In response to the killing, Iran’s Supreme National Security Council is holding an emergency meeting at the residence of Supreme Leader Ayatollah Ali Khamenei, a move typically reserved for extraordinary situations. The Chief of the IRGC’s elite Quds Force is also present at the meeting.
On the day before his death, Haniyeh, who managed Hamas’s political operations from exile in Qatar, attended the inauguration of Iran’s President Masoud Pezeshkian and met with Supreme Leader Khamenei.
Israeli military officials have stated they are “fully prepared for any scenario,” with spokesperson Daniel Hagari expressing a preference to resolve conflicts without escalating to a wider war.
In response to Haniyeh’s killing, Iran has declared three days of mourning. Ayatollah Khamenei described seeking retribution as Iran’s “duty,” emphasizing that Israel would face severe consequences for the killing.
Haniyeh was involved in ceasefire negotiations amid the Israel-Gaza conflict and had previously claimed that Israeli airstrikes had killed three of his sons and four of his grandchildren. The military wing of Hamas, led by Yahya Sinwar, is believed to be behind the October 7 attack on Israel that sparked the ongoing conflict.
This incident follows the recent claim by the Israel Defence Forces (IDF) of killing Fuad Shukr, a senior Hezbollah commander allegedly responsible for a drone strike that killed 12 children in the Golan Heights.

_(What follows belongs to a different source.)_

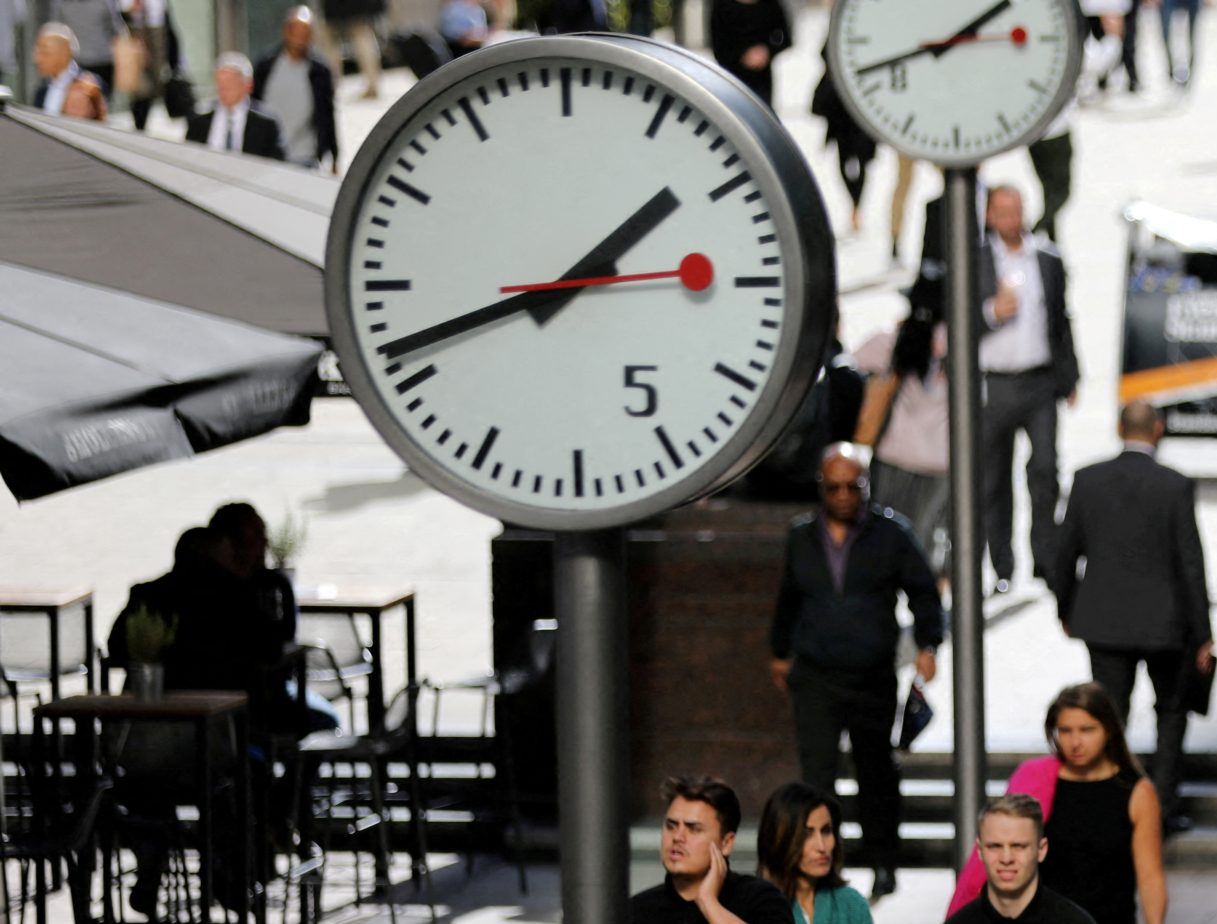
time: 1:42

US Secretary of State Antony Blinken stated that the US was not involved in or aware of Haniyeh’s assassination. Pakistan and China have condemned the targeted killing, while Germany criticized the cycle of reprisals in the Middle East.

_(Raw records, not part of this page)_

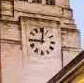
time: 9:01
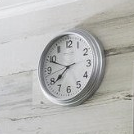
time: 7:49
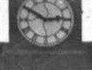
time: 2:50
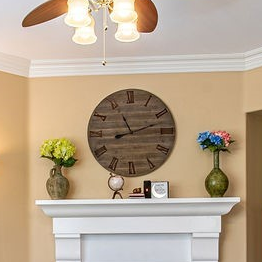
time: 11:12
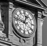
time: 12:46
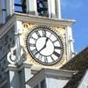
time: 12:38
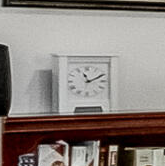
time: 11:10
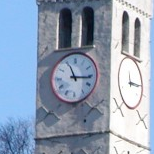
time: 11:15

Ismail Haniyeh, 62, was born in a Gaza City refugee camp and joined Hamas in the late 1980s. He rose through the ranks to become a close associate of Hamas founder Sheikh Ahmed Yassin. Haniyeh served prison sentences in Israel during the 1980s and 1990s and became Prime Minister of the Palestinian Authority in 2006, though his tenure was cut short in 2007. In 2017, he was elected head of Hamas’s political wing and was subsequently designated a “specially designated global terrorist” by the United States.